Fünf Jahre später schlug sich die Forderung nach Mädchenarbeit auch im Kinder- und Jugendhilfegesetz nieder: Es forderte, "die unterschiedlichen Lebenslagen von Mädchen und Jungen zu berücksichtigen, Benachteiligungen abzubauen und die Gleichberechtigung von Mädchen und Jungen zu fördern." Heute ist kaum ein größerer Jugendverband ohne 'Frauenreferentin' und Konzepte zur 'Mädchenarbeit'.
Der Bundesjugendring zum Beispiel hat dank Quote einen halbe/halbe besetzen Vorstand, seit 1989 eine 'Arbeitsgemeinschaft Mädchen- und Frauenarbeit' und in jedem Landesjugendring eine Frauenreferentin. Konsens ist auch, daß es in den Verbänden Angebote nur für Mädchen geben muß. So betreibt zum Beispiel die Gewerkschafts-Jugend des DGB das Mädchenzentrum 'Mathilde' in Dresden oder die Deutsche Sportjugend das 'Bewegungs- und Kommunikationszentrum für Mädchen und Frauen' im münsterländischen Brochterbeck.
Dennoch beklagen die Expertinnen, daß "bei der Mädchenarbeit in der Praxis noch schwer gebremst wird. Mädchenarbeit gilt immer als Zusatzangebot." Mädchenangebote ziehen deshalb oft den kürzeren, wenn die Verbände das immer knappere Geld verteilen müssen. "Die Mädchenarbeit wird von den Männern oft ziemlich belächelt", erzählt Angela Franke. "Die sagen dann: 'Jaja, macht ihr mal eure Mädchenarbeit.' Aber die nehmen das nicht ernst. Mädchenarbeit gibt's nur dann, wenn engagierte Frauen die Initiative ergreifen."
Das tut Angela Franke. Die 25-jährige Lehramt-Studentin leitet seit neun Jahren eine Jugendgruppe im Jugendheim der 'Falken' in Düsseldorf-Gerresheim. Und die ist eigentlich - bis auf einen Quotenjungen namens Mattes - ein reiner Mädels-Trupp, der sich einmal in der Woche in dem gemütlichen Raum trifft.
Zwar veranstaltet der 160.000 Mitglieder starke Verband alle zwei Jahre ein großes Mädchen-Kulturtreffen und eine Bundesfrauenkonferenz und fragte in der Studie 'Freiräume für Mädchenträume', wie sich die weiblichen Falken in ihrem Verband wohler fühlen könnten - reine Mädchengruppen sieht das Konzept der 'Sozialistischen Jugend Deutschlands - Die Falken' aber nicht vor. Bei der Gerresheim-Gruppe haben sich die Jungen im Laufe der Jahre verdünnisert, "weil ich immer drauf geachtet habe, das wir auch das machen, was den Mädchen Spaß macht".
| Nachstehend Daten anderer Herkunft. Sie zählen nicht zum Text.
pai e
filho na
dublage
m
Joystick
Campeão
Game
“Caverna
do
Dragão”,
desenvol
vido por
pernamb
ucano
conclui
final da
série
Die Gruppenstunde freitags ist immer eine Mischung aus gemütlichem Beisammensein und inhaltlicher Arbeit. Im Moment beschäftigt frau sich mit den 'Girlies'. Nachdem sie schon ein paar Wochen gelesen und diskutiert haben und zu dem Ergebnis gekommen sind, "daß es Girlies hier ja eigentlich gar nicht gibt", will die Truppe jetzt selber einen Fotoroman zum Thema machen, so einen wie in Bravo oder Mädchen. Aber natürlich viel besser. Anni weiß auch schon, wie: "In diesen Fotoromanen sind es immer die Mädchen, die sich für so'n blöden Jungen den Arsch aufreißen, und die Jungs verhalten sich so mackermäßig. In unserem Fotoroman lassen wir den Jungen mal doof dastehen!"
Daß die Falkinnen bei ihren Zeltlagern fast alles mit den Jungs zusammen machen, finden alle "klasse". Genauso klasse finden sie auch, daß es seit zwei Jahren auf jedem Zeltlager des Bezirksverbands ein Mädchenzelt gibt - so hat es der Bezirk offiziell beschlossen. "Das ist ein Super-Gefühl, wenn wir mal die Macht haben zu sagen: Hier kommt ihr nicht rein", sagt Annika. "Die lassen uns bei ihren Saufabenden ja auch nicht mitmachen."
Die Rache folgte auf dem Fuß: Einige schmollende Jungs versuchten immer wieder, das Mädchenzelt einzureißen. Ab und zu ist das Mädchenzelt auch so, wie mann sich ein Mädchenzelt vorstellt: Wenn dort gebatikt, geschminkt oder Schmuck gebastelt wird zum Beispiel. "Das macht den Mädchen eben auch Spaß", sagt Angela Franke. "Wenn ich immer nur 'Fahrradwerkstatt' anbiete, dann kommen die nicht."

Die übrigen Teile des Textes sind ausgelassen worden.